(TASKS):
1/ Answer these questions about the related rates practice page, marking your answers (a), (b) and (c):
(a) What course and section number does the header of the related rates practice page name?
(b) In what unit is the current measured?
(c) What equation relates the voltage difference V to the current I?
2/ Give a continuation of the related rates practice page that starts right after its last line.

━━ DOCUMENT PASSAGE

AP Calculus BC : 4.4 Introduction to Related Rates- Exam Style questions with Answer- MCQ

Question

Ohm’s law states that if the resistance of the path of current between two points is constant, then the voltage difference V between the points and the current I flowing between the points, measured in amperes, satisfy the relationship V=cI, where c is a constant. Which of the following best describes the relationship between the rate of change with respect to time t of the voltage and the rate of change with respect to time t of the current?
A \(\frac{\mathrm{d} V}{\mathrm{d} t}=I\frac{\mathrm{d} c}{\mathrm{d} t}\)

━━━━
━━ DATA LISTING

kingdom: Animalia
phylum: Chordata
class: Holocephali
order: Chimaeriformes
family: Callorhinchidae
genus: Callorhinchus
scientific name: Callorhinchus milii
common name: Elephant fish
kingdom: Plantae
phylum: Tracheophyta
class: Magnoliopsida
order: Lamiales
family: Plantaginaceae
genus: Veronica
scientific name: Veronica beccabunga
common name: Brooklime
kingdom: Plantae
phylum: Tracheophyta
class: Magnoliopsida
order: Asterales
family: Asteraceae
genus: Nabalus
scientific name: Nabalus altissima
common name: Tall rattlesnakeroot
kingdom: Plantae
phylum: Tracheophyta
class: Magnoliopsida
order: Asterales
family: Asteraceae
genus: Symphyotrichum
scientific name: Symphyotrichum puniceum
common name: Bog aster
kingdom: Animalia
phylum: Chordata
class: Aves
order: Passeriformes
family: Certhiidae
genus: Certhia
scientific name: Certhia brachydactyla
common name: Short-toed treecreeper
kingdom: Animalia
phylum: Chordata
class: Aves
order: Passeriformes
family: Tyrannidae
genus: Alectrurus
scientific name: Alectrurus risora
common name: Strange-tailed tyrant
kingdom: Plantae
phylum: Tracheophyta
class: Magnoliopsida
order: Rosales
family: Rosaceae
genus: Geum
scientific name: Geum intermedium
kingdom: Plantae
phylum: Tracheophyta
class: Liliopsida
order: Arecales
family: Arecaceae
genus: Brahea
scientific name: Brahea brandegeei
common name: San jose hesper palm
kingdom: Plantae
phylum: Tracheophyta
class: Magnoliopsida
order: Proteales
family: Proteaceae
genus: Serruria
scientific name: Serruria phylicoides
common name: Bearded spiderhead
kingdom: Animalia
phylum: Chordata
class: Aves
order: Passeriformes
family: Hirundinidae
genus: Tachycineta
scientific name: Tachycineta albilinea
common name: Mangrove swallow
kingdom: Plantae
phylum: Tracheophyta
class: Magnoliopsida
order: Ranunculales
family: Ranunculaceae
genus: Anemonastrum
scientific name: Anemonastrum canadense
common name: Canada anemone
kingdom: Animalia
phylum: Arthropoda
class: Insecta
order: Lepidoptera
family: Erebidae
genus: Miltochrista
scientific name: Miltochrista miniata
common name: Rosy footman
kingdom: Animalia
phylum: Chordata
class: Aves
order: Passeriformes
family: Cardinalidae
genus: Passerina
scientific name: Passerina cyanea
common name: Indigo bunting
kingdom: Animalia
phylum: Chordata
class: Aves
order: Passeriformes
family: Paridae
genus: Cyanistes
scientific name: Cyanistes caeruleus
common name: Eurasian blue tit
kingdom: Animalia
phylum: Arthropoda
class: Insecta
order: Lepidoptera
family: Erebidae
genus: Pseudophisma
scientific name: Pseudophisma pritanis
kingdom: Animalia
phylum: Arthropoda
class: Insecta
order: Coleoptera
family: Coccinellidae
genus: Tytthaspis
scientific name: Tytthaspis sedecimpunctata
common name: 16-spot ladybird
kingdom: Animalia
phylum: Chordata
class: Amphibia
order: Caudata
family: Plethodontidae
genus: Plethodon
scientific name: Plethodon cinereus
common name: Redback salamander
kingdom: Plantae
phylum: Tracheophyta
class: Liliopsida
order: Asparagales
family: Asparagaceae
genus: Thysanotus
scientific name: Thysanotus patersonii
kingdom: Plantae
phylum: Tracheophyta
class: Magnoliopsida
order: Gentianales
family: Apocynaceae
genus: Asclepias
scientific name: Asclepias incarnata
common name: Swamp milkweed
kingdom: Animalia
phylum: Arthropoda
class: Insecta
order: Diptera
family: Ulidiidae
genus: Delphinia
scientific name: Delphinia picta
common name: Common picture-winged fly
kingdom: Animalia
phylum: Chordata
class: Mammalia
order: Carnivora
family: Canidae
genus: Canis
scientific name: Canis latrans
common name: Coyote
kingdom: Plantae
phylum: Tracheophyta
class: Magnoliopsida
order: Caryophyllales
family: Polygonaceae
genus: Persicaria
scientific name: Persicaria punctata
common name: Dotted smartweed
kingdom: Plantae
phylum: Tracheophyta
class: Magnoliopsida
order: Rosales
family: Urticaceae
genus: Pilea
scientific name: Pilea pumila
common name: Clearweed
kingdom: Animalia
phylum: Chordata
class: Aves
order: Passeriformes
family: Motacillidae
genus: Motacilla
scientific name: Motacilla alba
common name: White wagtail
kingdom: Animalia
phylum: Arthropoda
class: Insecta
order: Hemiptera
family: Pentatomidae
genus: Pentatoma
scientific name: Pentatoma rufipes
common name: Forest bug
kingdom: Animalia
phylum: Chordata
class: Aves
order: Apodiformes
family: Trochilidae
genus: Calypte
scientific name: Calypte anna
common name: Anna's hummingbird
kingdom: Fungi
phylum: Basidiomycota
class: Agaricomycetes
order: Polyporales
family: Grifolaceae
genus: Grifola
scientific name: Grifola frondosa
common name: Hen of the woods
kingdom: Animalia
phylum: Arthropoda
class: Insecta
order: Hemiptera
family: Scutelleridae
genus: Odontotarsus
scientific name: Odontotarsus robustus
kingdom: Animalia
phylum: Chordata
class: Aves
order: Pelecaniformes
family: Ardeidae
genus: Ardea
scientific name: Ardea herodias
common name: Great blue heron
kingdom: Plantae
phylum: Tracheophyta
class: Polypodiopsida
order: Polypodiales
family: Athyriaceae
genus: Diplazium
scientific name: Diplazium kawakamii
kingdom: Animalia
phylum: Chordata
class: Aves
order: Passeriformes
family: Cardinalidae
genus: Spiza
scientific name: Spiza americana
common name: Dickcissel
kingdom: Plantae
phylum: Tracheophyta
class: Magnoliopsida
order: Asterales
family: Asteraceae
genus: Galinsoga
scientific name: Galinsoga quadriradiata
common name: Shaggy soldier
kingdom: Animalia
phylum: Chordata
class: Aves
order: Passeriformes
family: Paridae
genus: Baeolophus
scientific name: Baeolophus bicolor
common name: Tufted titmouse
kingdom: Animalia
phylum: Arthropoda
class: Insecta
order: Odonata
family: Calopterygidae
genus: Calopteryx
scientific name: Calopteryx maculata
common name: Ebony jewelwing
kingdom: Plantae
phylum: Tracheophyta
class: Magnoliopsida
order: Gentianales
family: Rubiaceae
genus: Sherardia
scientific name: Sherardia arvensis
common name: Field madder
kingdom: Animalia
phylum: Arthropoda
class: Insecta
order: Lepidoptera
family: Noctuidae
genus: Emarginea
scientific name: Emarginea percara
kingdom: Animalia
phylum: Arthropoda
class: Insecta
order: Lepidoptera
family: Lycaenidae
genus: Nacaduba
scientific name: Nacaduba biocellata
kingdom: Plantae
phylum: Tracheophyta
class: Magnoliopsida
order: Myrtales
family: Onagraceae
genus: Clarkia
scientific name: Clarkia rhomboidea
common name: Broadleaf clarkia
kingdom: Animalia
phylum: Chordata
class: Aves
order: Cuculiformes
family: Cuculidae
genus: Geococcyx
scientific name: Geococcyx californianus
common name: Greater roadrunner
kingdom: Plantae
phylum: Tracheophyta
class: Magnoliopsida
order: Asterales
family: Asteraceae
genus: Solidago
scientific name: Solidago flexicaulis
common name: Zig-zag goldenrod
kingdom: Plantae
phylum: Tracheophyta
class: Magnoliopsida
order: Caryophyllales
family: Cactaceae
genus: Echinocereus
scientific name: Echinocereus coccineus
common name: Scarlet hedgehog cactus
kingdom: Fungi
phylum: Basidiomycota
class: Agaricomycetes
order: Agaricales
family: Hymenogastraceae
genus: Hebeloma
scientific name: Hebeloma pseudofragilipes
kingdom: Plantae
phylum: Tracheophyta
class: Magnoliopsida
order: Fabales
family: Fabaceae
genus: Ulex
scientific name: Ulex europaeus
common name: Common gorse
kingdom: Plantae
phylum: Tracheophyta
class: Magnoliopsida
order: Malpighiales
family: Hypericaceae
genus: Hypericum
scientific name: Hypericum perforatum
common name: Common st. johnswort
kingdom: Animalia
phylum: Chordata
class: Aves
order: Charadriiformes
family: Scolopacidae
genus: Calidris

━━━━

(TASK ANSWERS):
1/
(a) AP Calculus BC, section 4.4 (Introduction to Related Rates).
(b) Amperes.
(c) V = cI, where c is a constant.

2/
B \(\frac{\mathrm{d} V}{\mathrm{d} t}=c\frac{\mathrm{d} I}{\mathrm{d} t}\)
C \(\frac{\mathrm{d} V}{\mathrm{d} I}=c\)
D \(1=c\frac{\mathrm{d} I}{\mathrm{d} V}\)

Answer/Explanation

Ans:B

Question

A triangle has base b centimeters and height h centimeters, where the height is three times the base. Both b and h are functions of time t, measured in seconds. If A represents the area of the triangle, which of the following gives the rate of change of A with respect to t ?
A \(\frac{\mathrm{d} A}{\mathrm{d} t}\)=3bcm/sec
B \(\frac{\mathrm{d} A}{\mathrm{d} t}=2b \frac{\mathrm{d} b}{\mathrm{d} t}cm^{2}/sec\)
C \(\frac{\mathrm{d} A}{\mathrm{d} t}=3b \frac{\mathrm{d} b}{\mathrm{d} t}cm/sec\)
D \(\frac{\mathrm{d} A}{\mathrm{d} t}=3b \frac{\mathrm{d} b}{\mathrm{d} t}cm^{2}/sec\)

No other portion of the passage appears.